‘The Gates’ Movie Review: Not-Bad Thriller Allows James Van Der Beek To Go Bad

Photo from Lionsgate

From Jeremy Kibler

Thrillers that take on race relations can be provocative or obvious, or sometimes both. The Gates is both, and it’s arguably a horror movie, albeit one that exists more in the “it could happen” realm. It’s playing less in the Get Out sandbox and more reminiscent of Judgment Night, that decent 1993 wrong-turn thriller co-starring the father of Mason Gooding (who stars here). As generally predictable as this narrative of systemic racism goes, director John Burr’s real-world social thriller is solidly tense and compact with the highlight being James Van Der Beek’s last on-screen performance. 

Mason Gooding valiantly leads the way as Derek, a bougie LSAT-prepping law student who has a good head on his shoulders and always does the right thing. He makes the mistake of taking a break from studying to go party with longtime friend Tyon (Keith Powers), a football star benched from a knee injury, and Kevin (Algee Smith), a hotheaded car salesman who likes to pick a fight with Derek. Once the guys avoid gridlocked traffic and take a shortcut—big mistake!—they end up inside a gated residential community and witness a white woman’s murder. Of course, the white perpetrator locks eyes with them, and he is megachurch pastor Jacob (James Van Der Beek), the man who has built this predominantly white Texan community from the ground up. Who’s going to believe three young Black men?

Director Burr creates a sense of portent from the onset and keeps the prejudice-focused tension steady. Burr’s script efficiently establishes the dynamic between these three young men, as well as the world they’re living in when it comes to being a person of color. Of the young actors, the always-charismatic Mason Gooding is the film’s rock, smart and sympathetic, while Keith Powers and Algee Smith each have a watchable, more live-wire presence. 
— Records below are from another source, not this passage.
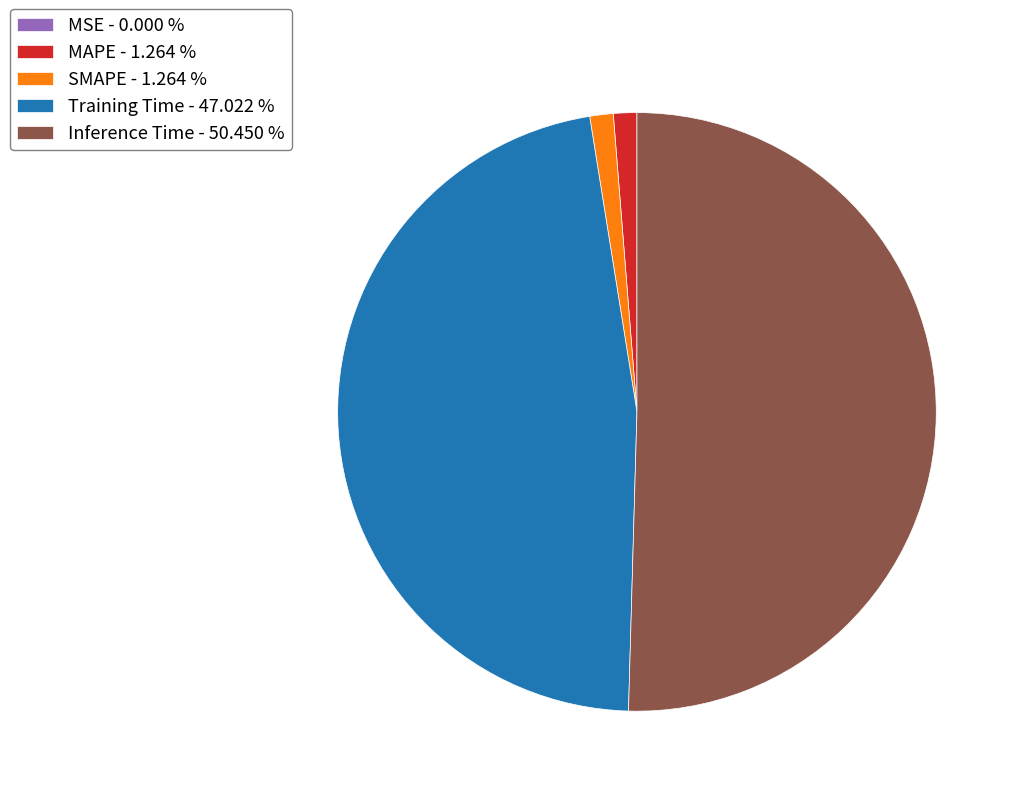

Which slice is the largest?

Inference Time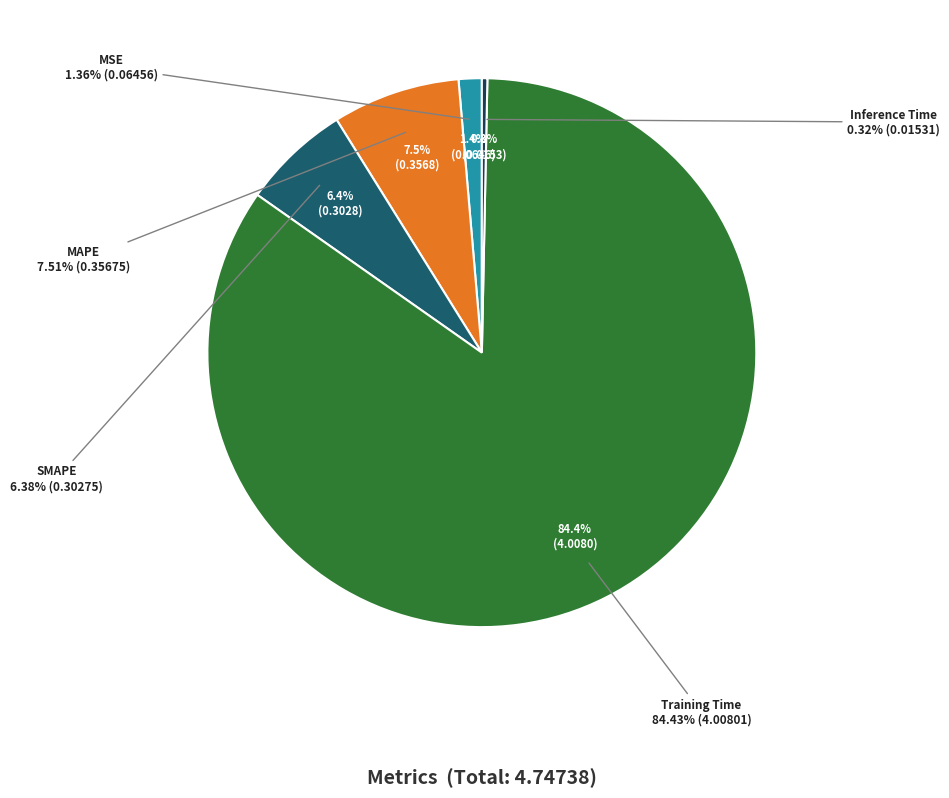

How many slices are in this pie chart?

5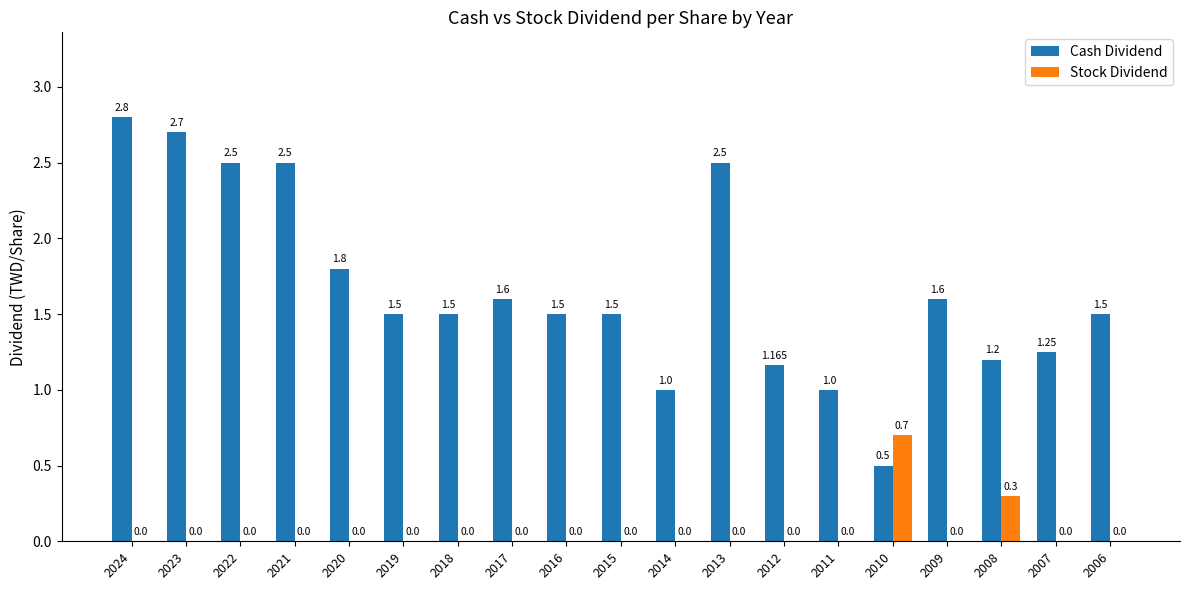

What is the sum of the Cash Dividend values at 2009 and 2014?

2.6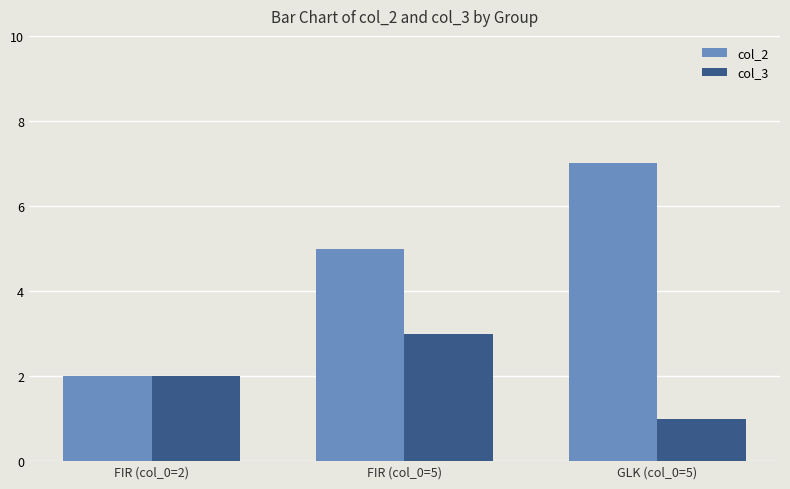

List the labels in order of col_2 value, smallest first.

FIR (col_0=2), FIR (col_0=5), GLK (col_0=5)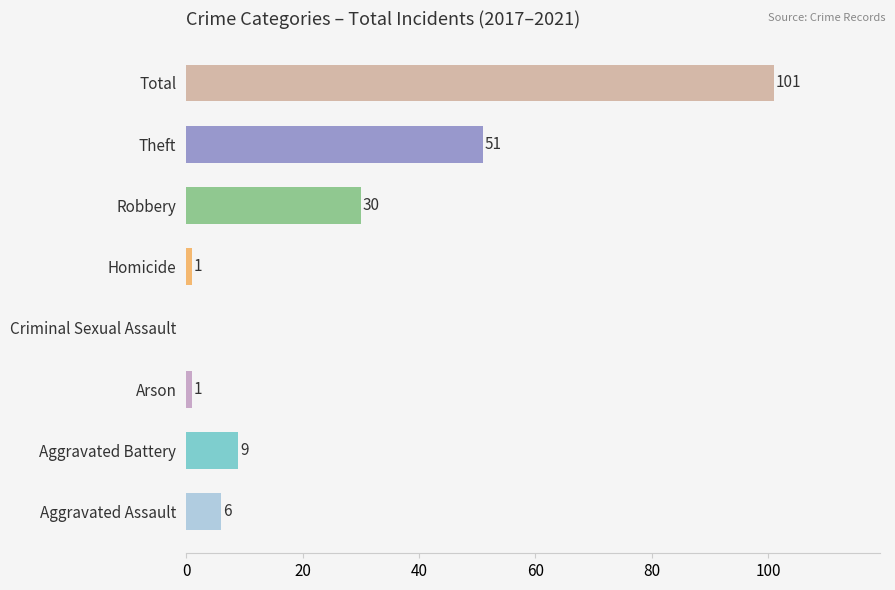

What is the sum of the values at Theft and Aggravated Battery?

60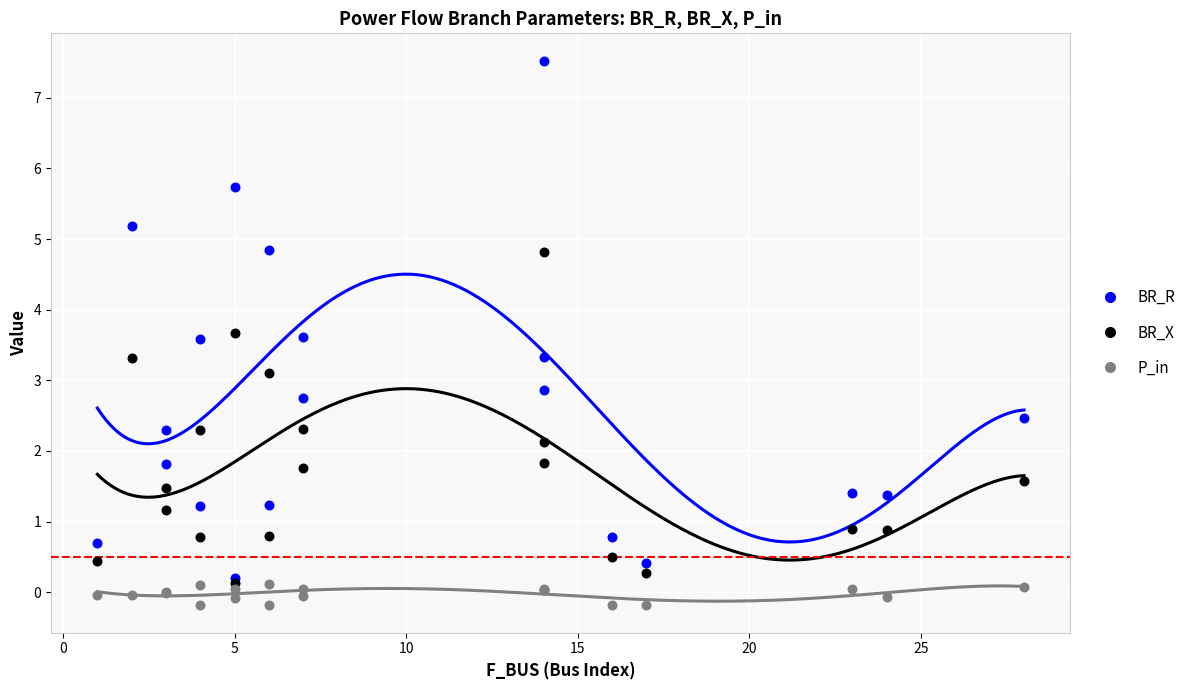

Which series reaches the minimum Y coordinate?

P_in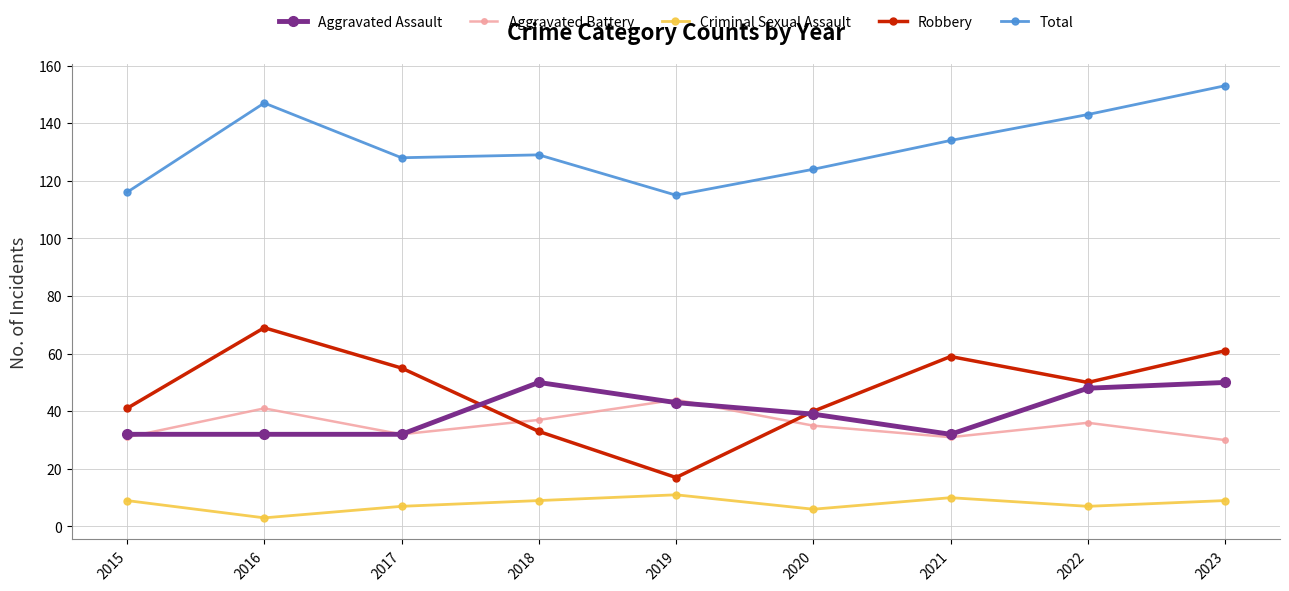

What is the average value of the Aggravated Assault series?

40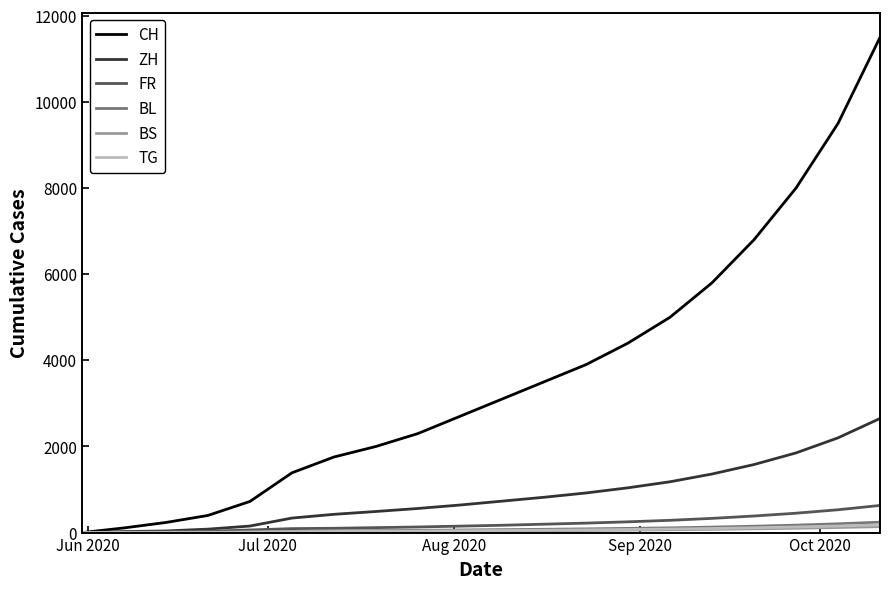

Which series has the largest total across all categories?

CH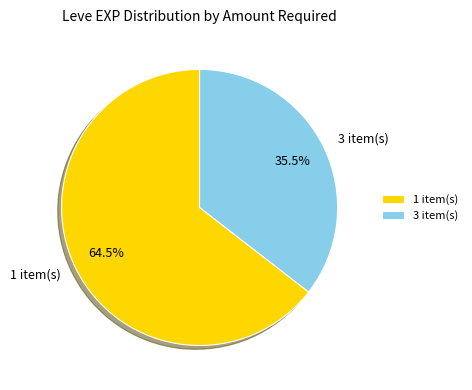

Rank the categories by value from highest to lowest.

1 item(s), 3 item(s)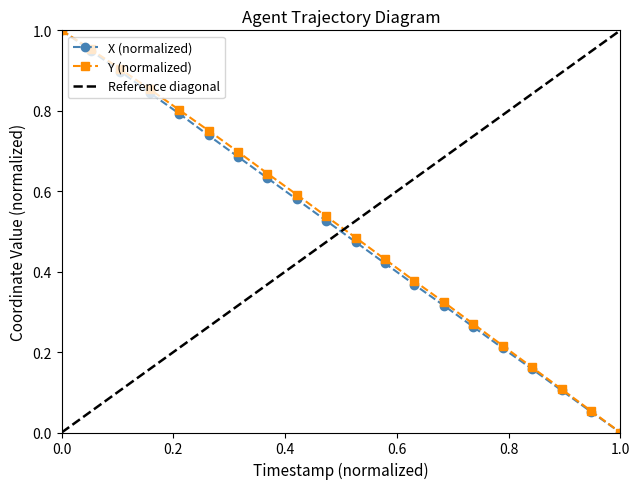

Is it true that X equals 1.1 at 0.8?

False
A dumb genre stand-by gets multiplied by having one character lose their phone when running, another leaving their phone in the car, and another having their phone die on them. A mid-film detour where two of the protagonists find possible solace at a house party takes a turn that’s a little unexpected involving a recording studio, but it also comes out of a different movie, tonally. Even Roxy (Sofia Hublitz), a fellow outsider who finds herself invited by a rich white guy to the party under false pretenses, doesn’t really figure into the proceedings in a satisfying way, so why introduce her at all? 

This also notably marks the final work of James Van Der Beek. In a rare villainous role as an alleged man of God who is anything but, Van Der Beek clearly relishes mixing up his clean-cut boy-next-door image, as he did in The Rules of Attraction and ABC’s underrated sitcom Don’t Trust the B----in Apartment 23. It’s a little tragic to see the late actor playing someone you truly despise, but Van Der Beek effectively infuses menace and danger into his wolf-in-sheep-clothing Pastor Jacob. Some of the other actors are hemmed in to play the pastor’s blind followers, although Brad Leland packs a little more nuance as an alcoholic old man.

The Gates is a pretty standard thriller, but it still manages to hold one in its simple, yet scarily still-relevant, grip. 

Rating: 3/5

The Gates is currently in select theaters.